Rhinehart claims that ninety percent of his meals consist of Solyent, something that allows him to bypass the physical as well as social elements associated with eating. Considering that Rhinehart has twenty-five thousand backers, it would seem that this appetite for minimalist dining is strong.

Rhinehart’s techno-utopian project may seem like an innocuous innovation— a proposed step in the evolution of food practices that change with time, much like the venerated family meal. Yet the problem with viewing eating as the solitary consumption of essentialized nutrition is that it denies that eating is always enmeshed in a moral web involving soil, flesh, water, and community. No amount of chemical synthesizing can eliminate this reality. To be embodied is unavoidably to be in the world, with all of its messy obligations and duties to others. In our daily eating, we take in the surrounding world in and through our bodies, and that world is made up of dirt, blood, animals and people— a reality that seems to trouble Rhinehart:

Rhinehart is not a fan of farms, which he refers to as “very inefficient factories.” He believes that farming should become more industrialized, not less. “It’s really the labor that gets me,” he said. “Agriculture’s one of the most dangerous and dirty jobs out there, and it’s traditionally done by the underclass. There’s so much walking and manual labor, counting and measuring. Surely it should be automated.” 

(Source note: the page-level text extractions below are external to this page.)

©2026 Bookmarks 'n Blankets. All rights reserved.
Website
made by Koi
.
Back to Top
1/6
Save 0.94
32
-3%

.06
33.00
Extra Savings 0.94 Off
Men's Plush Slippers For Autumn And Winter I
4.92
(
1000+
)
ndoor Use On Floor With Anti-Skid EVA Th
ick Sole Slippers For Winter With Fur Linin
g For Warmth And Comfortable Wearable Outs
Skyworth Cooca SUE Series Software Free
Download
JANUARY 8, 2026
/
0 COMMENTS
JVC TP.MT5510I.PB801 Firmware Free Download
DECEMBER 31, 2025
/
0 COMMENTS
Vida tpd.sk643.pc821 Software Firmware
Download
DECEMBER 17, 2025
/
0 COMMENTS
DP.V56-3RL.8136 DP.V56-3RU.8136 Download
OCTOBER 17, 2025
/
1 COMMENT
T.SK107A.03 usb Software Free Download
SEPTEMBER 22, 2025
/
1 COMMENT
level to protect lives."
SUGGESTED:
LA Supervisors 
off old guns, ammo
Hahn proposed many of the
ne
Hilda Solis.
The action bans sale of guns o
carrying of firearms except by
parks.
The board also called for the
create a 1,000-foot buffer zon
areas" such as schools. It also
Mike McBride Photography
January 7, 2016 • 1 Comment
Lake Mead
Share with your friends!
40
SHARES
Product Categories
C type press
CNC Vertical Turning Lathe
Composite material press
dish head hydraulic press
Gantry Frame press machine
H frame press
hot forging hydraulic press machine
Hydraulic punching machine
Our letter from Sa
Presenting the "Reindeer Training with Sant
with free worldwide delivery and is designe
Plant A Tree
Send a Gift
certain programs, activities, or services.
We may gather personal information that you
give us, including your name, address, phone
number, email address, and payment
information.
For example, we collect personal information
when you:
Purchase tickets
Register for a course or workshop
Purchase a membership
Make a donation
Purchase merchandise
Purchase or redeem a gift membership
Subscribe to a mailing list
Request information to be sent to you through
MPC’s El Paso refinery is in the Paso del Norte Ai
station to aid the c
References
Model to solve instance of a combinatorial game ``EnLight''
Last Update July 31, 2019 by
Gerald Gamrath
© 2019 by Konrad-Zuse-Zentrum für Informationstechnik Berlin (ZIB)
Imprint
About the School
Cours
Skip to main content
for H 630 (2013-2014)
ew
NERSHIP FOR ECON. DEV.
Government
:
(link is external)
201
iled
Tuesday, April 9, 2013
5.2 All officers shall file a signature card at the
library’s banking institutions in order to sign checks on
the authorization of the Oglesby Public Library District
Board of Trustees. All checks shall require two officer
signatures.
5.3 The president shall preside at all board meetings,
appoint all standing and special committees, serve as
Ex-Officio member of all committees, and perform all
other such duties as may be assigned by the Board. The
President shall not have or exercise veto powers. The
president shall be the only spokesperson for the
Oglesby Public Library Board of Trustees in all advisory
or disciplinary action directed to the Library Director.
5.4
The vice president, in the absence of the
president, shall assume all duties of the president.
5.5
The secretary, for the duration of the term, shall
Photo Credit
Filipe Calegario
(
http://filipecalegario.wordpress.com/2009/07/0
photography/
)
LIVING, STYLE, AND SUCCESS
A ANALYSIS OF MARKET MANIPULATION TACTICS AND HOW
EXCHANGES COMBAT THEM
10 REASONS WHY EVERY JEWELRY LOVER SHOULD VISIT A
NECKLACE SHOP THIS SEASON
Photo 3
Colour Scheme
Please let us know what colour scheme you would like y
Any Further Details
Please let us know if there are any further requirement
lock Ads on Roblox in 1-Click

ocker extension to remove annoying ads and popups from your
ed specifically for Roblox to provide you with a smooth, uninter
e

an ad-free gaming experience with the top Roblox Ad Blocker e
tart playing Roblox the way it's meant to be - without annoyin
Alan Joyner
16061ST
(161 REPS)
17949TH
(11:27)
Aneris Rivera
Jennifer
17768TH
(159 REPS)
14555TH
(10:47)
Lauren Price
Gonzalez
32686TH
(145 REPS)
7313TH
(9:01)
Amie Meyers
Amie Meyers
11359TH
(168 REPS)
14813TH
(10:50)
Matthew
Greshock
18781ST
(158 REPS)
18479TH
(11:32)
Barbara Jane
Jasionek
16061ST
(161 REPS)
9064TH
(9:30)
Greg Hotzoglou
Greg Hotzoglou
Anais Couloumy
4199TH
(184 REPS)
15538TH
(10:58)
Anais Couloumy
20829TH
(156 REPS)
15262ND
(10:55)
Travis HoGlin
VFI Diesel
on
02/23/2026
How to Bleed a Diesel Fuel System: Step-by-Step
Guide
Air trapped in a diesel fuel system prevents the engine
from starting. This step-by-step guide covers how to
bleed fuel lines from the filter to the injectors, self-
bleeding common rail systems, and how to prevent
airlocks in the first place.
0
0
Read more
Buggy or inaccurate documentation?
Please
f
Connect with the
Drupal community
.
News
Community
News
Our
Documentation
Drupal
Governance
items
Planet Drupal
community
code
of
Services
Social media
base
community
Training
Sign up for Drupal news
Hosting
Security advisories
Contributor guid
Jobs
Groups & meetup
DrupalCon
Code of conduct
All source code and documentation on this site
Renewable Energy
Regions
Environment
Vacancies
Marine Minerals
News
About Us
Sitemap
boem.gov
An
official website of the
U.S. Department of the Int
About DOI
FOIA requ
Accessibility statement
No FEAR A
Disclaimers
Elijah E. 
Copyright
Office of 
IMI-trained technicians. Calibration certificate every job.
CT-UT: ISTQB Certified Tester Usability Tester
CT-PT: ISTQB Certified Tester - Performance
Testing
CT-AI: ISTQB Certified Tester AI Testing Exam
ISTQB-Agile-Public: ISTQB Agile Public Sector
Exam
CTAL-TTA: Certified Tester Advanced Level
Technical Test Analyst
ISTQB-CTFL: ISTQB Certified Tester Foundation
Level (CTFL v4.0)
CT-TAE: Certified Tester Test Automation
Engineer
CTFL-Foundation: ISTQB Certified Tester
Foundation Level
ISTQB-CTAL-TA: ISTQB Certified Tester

Rather than lamenting and “solving” the necessity of food and the work involved in growing it, we should celebrate its humanizing capacities. At its best, eating enhances our moral sensibilities and enlivens our spirits. It obliges us to acknowledge our own dependency and reminds us of the fragility of life. Practiced for millennia in various ways, the enactment of a shared meal can deepen friendships, establish trust, and open our eyes to one another’s humanity. And in an era of deep divisions—political, ecological, and cultural—Wendell Berry reminds us that “Eating with the fullest pleasure is perhaps the profoundest enactment of our connection with the world.“ In eating, we enact a particular story and inhabit, rather unconsciously, a larger cosmos than we can name. Rhinehart’s Soylent may keep us going—but only at the expense what is truly nourishing.